I gazed at the rodent so surly and smug
then took out my hammer and clobbered the thug!

Monday, November 21, 2011

To the Shadow in the Corner

Why did you vanish
and where did you go?
I waited all evening
but you didn't show.
I drank all my wine
and then ordered more;
at two in the morning
I crawled to the door,
yet saw only shadows
and slurred all my thoughts.
With frazzled emotions
all tied up in knots,
I howled at the moon
and puked in the street
then rose to my knees
and searched for my feet,
but I couldn't stand
to utter your name
although in the mirror
we both look the same.

I search for myself
and test my reflection
then wander the world
in every direction.

Tomorrow I'll try
to find you again,
so hide if you want
but you'll never win.
Running away
won't hide what I see
I'll always be there
and you'll always be me.

Saturday, November 12, 2011

Jiu Jitsu

We are driving home from a typical lunch
during which I choked on my foot
half a dozen times and shot it several more.

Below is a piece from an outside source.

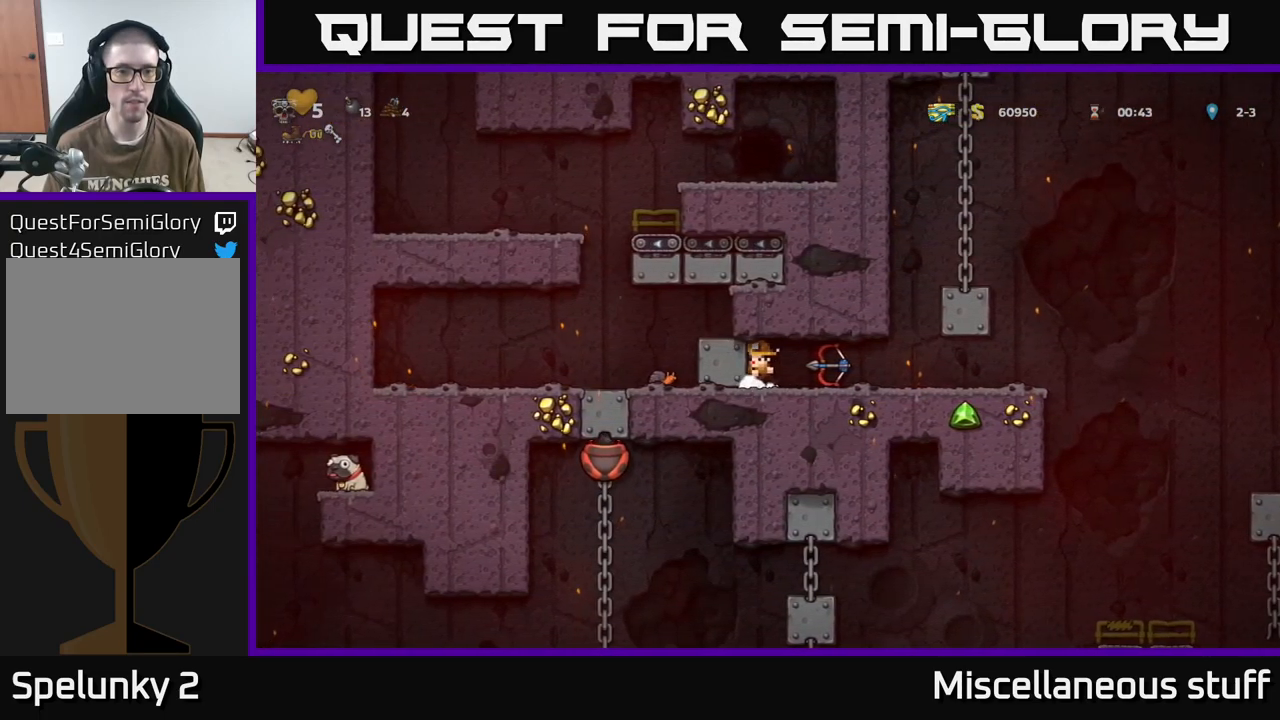
{"buttons": ["DPAD_LEFT"], "events": []}
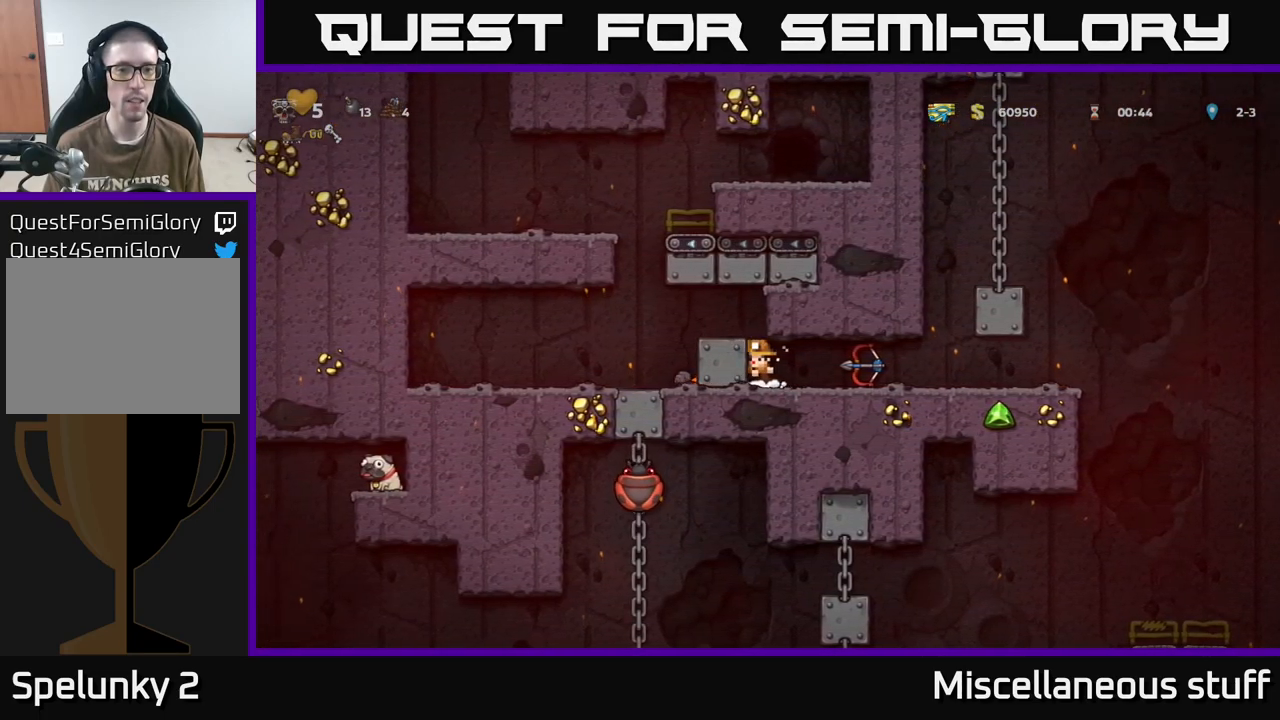
{"buttons": ["DPAD_LEFT"], "events": []}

The car is quiet with my remorse.
I need redemption.

I notice a Brazilian Jiu Jitsu school
hidden like a ninja in a low-slung strip mall
and mutter that maybe I should have indulged
in martial arts as a kid.
It would have taught me humility
and, probably, I'd be a tenth degree
lethal weapon by now.

She drives while I begin an extended soliloquy
on strikes, kicks, throws, joint-locks,
chokeholds, and pressure points, all of which
I know nothing about.

After a mile, she turns up the stereo,
but I'm delivering a kick and throw
my voice into a screech that can toss
even the deafest opponent
to the ground in a fit of agony.

But she's tough, merely grinding her teeth,
her eyes hardening to the road
while my monologue drains into her ears.

Yes, if only I'd spent my youth
studying the martial arts I'd be
a killing machine, a lethal weapon!

A tiny smile twists her lips
as she swivels on her seat, gives me that look
(you know the one), and says,
"But you are a lethal weapon, my dear."

"Whatever do you mean?" I parry,
wondering if she's finally cracked.

"Words. . . you kill them with words,"
she replies.

And I'm still not quite sure what she means
but decide not to parse her words
because maybe she's just found the chokehold
that throws me to the mat in submission.

Saturday, November 5, 2011

An Old Man Looks Out

An old man looks out
across a dry plain,
searching the fallow fields
for sprouting rows of fresh faces
who hear the taunts of his time
and tell themselves
this is not their song,
who smell the putrid stench
of rotting ideals and turn away
to sniff sweeter perfume
than the rank odor
of yesterday's politics,
who taste the bitter bile
belched up from the depths of war
and shake their heads,
saddened by their fathers' stupidity,
who feel for their fellow man
and aren't afraid to say so,
whose eyes are not blurred
like his were.

Friday, November 4, 2011

Illusionist

You can pull me out of a hat,
hide me up your sleeve,
saw me in half as the audience gasps,
or turn me into a bouquet of flowers
clamped between the teeth of the Bengal tiger
you've just created with a tap of your wand.

You can levitate me into the darkness
of the rafters and make me vanish
in a cone of smoke before their astonished eyes
and then bring me back with a shake of your cloak
and sink knives into the spinning cork board
you've lashed me to while parents look on
in horror and cover their children's innocent eyes.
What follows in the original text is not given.